Vive La France 1

: Winning A Cause World War Stories

The determination of the people of Alsace and Lorraine not to submit to

the pressure of their conquerors was made evident even up to the very

day that war was declared in 1914. Von Moltke had predicted that It

will require no less than fifty years to wean the hearts of her lost

Provinces from France. Notwithstanding all their efforts, the German

leaders in 1890 had said, After nineteen years of annexation, German

inf
uence has made no progress in Alsace. When the German soldiers at

the beginning of the World War entered the provinces, their officers

said to them, We are now in enemy country.



This remark seems all the more strange because the population of the

provinces was largely German. Most of the French citizens had

emigrated to France, and all the young men had left to avoid German

military service and the possibility of being forced to fight France.

Many Germans had moved in. Indeed if at this late day a vote had been

taken, no doubt the majority would have expressed the desire to remain

under German rule. But Germany still considered the country as an

enemy. She knew the whole world disapproved of her seizing the

provinces. Therefore it did not surprise the German government to

learn that President Wilson, as one of the fourteen points to be

observed in making a permanent peace for the world, gave as the

eighth,--



The wrong done to France by Prussia in 1871, in the matter of

Alsace-Lorraine, which has unsettled the peace of the world for nearly

fifty years should be righted.



At the foot of the Vosges mountains near the Lorraine border, the

American armies joined those of France. There in the Lorraine sector

they fought valiantly and finally drove the enemy headlong before them

through the Argonne forest, helping to make it possible for the

peacemakers to gather again in the great council hall at Versailles

where, nearly half a century before, France had seen the first German

emperor crowned and then had been forced to sign the humiliating

agreement that later became the Treaty of Frankfort.



But now the tables were turned; this meeting was in answer to the plea

of a defeated Germany who was to agree to return her stolen property

and to make good as far as possible the wrong she had done France and

the world.



The statue of Strassburg in Paris had been stripped of the mourning

which had covered it for nearly fifty years. Germany, as a victor, had

indeed been a hard master, not caring in the least for the interests of

the people in the conquered territories.
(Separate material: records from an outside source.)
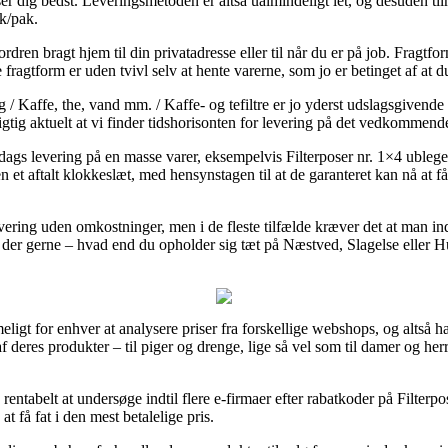
er dig bedst. Leveringsmetoden er altså ualmindeligt let, og desuden ti
tk/pak.
n bragt hjem til din privatadresse eller til når du er på job. Fragtforme
fragtform er uden tvivl selv at hente varerne, som jo er betinget af at d
 Kaffe, the, vand mm. / Kaffe- og tefiltre er jo yderst udslagsgivende i 
rigtig aktuelt at vi finder tidshorisonten for levering på det vedkommend
ags levering på en masse varer, eksempelvis Filterposer nr. 1×4 ubleg
n et aftalt klokkeslæt, med hensynstagen til at de garanteret kan nå at f
vering uden omkostninger, men i de fleste tilfælde kræver det at man ind
, der gerne – hvad end du opholder sig tæt på Næstved, Slagelse eller Hu
igt for enhver at analysere priser fra forskellige webshops, og altså ha
 deres produkter – til piger og drenge, lige så vel som til damer og her
entabelt at undersøge indtil flere e-firmaer efter rabatkoder på Filterp
t få fat i den mest betalelige pris.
How different was the spirit

of the French as victors is shown in General Petain's orders to the

French armies after the signing of the armistice.





As a piece of military literature it ranks with the soundest and the

most eloquent ever delivered. In the spirit of President Lincoln's

second inaugural address, With malice towards none, with charity for

all, it emphasizes a contrast which will be remembered for

generations, to the everlasting shame of Germany and the glory of

France. To every true American patriot it means that our armies have

been fighting with the flower and chivalry of France, not for revenge,

but for the overthrow of oppression, the freedom of the oppressed, and

for honorable and permanent peace.



To the French Armies:--



During long months you have fought. History will record the tenacity

and fierce energy displayed during these four years by our country

which had to vanquish in order not to die.



Tomorrow, in order to better dictate peace, you are going to carry your

arms as far as the Rhine. Into that land of Alsace-Lorraine that is so

dear to us, you will march as liberators. You will go further: all the

way into Germany to occupy lands which are the necessary guarantees of

just reparation.



France has suffered in her ravaged fields and in her ruined villages.

The freed provinces have had to submit to intolerable, vexatious, and

odious outrages, but you are not to answer these crimes by the

commission of violences, which, under the spur of your resentment, may

seem to you legitimate.



You are to remain under discipline and to show respect to persons and

property. You will know, after having vanquished your adversary by

force of arms, how to impress him further by the dignity of your

attitude, and the world will not know which to admire more, your

conduct in success or your heroism in fighting.



I address a fond and affectionate greeting to our dead, whose

sacrifices gave us the victory. And I send a message of salutation,

full of sad affection, to the fathers, to the mothers, to the widows

and orphans of France, who, in these days of national joy, dry their

tears for a moment to acclaim the triumph of our arms. I bow my head

before your magnificent flags.



Vive la France!



(Signed) PETAIN.







[1] Translated from the French of Alphonse Daudet.